The company which started out to supply machinery to the particleboard manufacturing industry 26 years ago is still very much at the forefront of wood preparation equipment in that industry.
Pal has specialised in recent years in the preparation of recycled wood and is well-qualified to do so, coming from the country that uses the most recycled wood in Europe.
However, a major new product launched by the company last year took it into the OSB industry seriously for the first time.
The Quadradyn screen was a development of the Dynascreen roll screen which Pal has produced for some years for the particleboard and MDF industries, but took this technology to a new level.

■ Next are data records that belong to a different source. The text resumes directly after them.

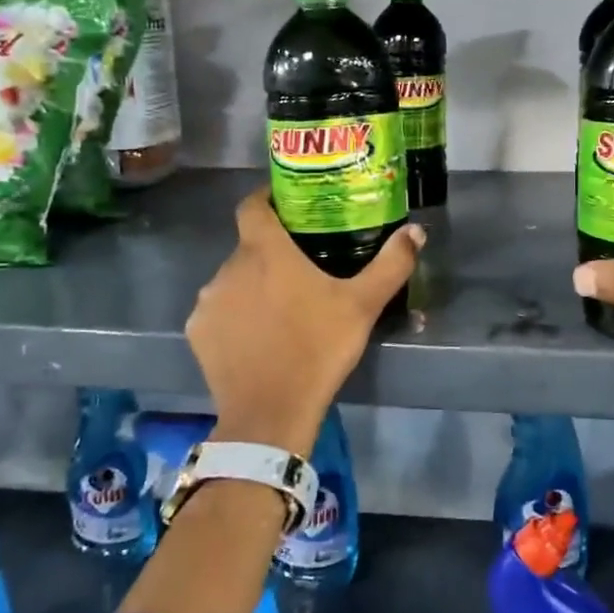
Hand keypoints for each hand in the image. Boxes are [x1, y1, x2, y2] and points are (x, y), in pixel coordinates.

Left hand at [187, 187, 422, 454]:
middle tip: (302, 270)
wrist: (271, 413)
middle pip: (249, 247)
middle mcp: (228, 268)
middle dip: (271, 253)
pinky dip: (235, 316)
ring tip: (281, 308)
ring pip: (233, 280)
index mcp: (265, 251)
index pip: (252, 205)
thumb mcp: (363, 305)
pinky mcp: (197, 332)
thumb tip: (416, 230)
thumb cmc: (318, 349)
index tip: (287, 206)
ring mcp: (208, 301)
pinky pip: (218, 311)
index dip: (267, 199)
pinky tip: (257, 337)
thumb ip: (391, 264)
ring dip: (253, 286)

The company claims that the accurate screening of the Quadradyn promotes maximum use of resources, good classification of strands and reduces resin consumption, as well as providing a consistently available screen area which does not become clogged. It was intended to substitute for the large rotary drum screens normally used in the OSB industry.
The first two Quadradyn systems were sold to Huber for its massive OSB mill in Broken Bow Oklahoma in the US, and these are reported to be running successfully since the mill started up earlier this year.

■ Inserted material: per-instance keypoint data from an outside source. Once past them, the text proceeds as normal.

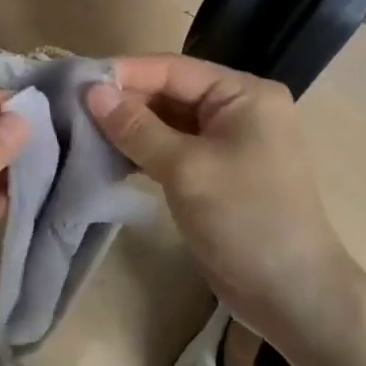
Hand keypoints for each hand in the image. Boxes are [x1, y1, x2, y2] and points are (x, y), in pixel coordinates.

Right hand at [86, 55, 358, 348]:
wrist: (292, 296)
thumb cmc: (245, 219)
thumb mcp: (187, 168)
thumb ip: (137, 127)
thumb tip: (92, 92)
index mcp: (244, 94)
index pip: (174, 69)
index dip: (126, 73)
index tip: (77, 81)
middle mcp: (238, 109)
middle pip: (170, 92)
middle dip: (125, 100)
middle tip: (72, 108)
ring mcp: (227, 142)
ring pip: (167, 121)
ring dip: (129, 127)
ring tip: (82, 130)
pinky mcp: (215, 172)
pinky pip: (172, 148)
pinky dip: (142, 150)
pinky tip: (107, 155)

That has been followed by a contract to supply the screens to the latest huge OSB mill to be built by Slocan/Louisiana-Pacific as a joint venture in British Columbia.
Fabio Chiara, sales and customer relations manager for Pal, says that the company has also received a number of enquiries for Quadradyn from European companies as well as North America.

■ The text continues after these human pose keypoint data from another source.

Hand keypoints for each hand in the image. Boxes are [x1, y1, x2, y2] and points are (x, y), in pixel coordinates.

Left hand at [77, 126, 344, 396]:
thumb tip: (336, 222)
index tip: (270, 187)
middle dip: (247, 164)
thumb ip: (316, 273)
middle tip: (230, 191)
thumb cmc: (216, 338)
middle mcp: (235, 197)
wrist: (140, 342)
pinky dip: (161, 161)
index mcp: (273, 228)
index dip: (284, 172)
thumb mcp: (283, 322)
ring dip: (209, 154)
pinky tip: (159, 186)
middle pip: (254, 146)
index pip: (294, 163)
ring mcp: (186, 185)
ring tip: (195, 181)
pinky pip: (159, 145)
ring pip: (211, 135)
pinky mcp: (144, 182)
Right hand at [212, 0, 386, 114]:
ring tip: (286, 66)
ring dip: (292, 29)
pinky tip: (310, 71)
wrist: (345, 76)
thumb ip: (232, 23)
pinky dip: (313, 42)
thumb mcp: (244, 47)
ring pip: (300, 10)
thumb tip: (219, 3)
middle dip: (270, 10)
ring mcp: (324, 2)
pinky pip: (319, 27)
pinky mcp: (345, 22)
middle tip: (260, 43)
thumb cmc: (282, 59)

Meanwhile, back in Europe, and particleboard, Pal is currently involved in all the new lines being built in Spain, says Mr Chiara.
For the Starwood particleboard line in Turkey, it has supplied roll screens and sifters for the green end and screens and a sifter for the dry area. This equipment was being delivered in June for anticipated startup of the mill later this year.
“For the future, I see positive signs, especially in North America in OSB but I see the biggest increase in particleboard activity being in China,says Mr Chiara. “Particleboard is cheaper and more suitable for some applications in furniture and it offers the possibility to easily use recycled wood. This is at a time when the authorities are reportedly concerned about the removal of too much plantation poplar from flood prevention areas and a possible shortage of rice, due to government encouragement to farmers to plant trees. We have several enquiries from China right now.”
Mr Chiara reported that Pal had sold several urban waste lines to Japan earlier this year and has received orders for upgrading plants in Indonesia and Thailand. Notable in Thailand is the former STA particleboard line now owned by M P Particleboard. Asia Panel has also ordered a new screening line.
In Australia, Pal is now delivering roll screens for the green end and dry screening and sifting to CHH for its Mount Gambier Lakeside and White Avenue lines.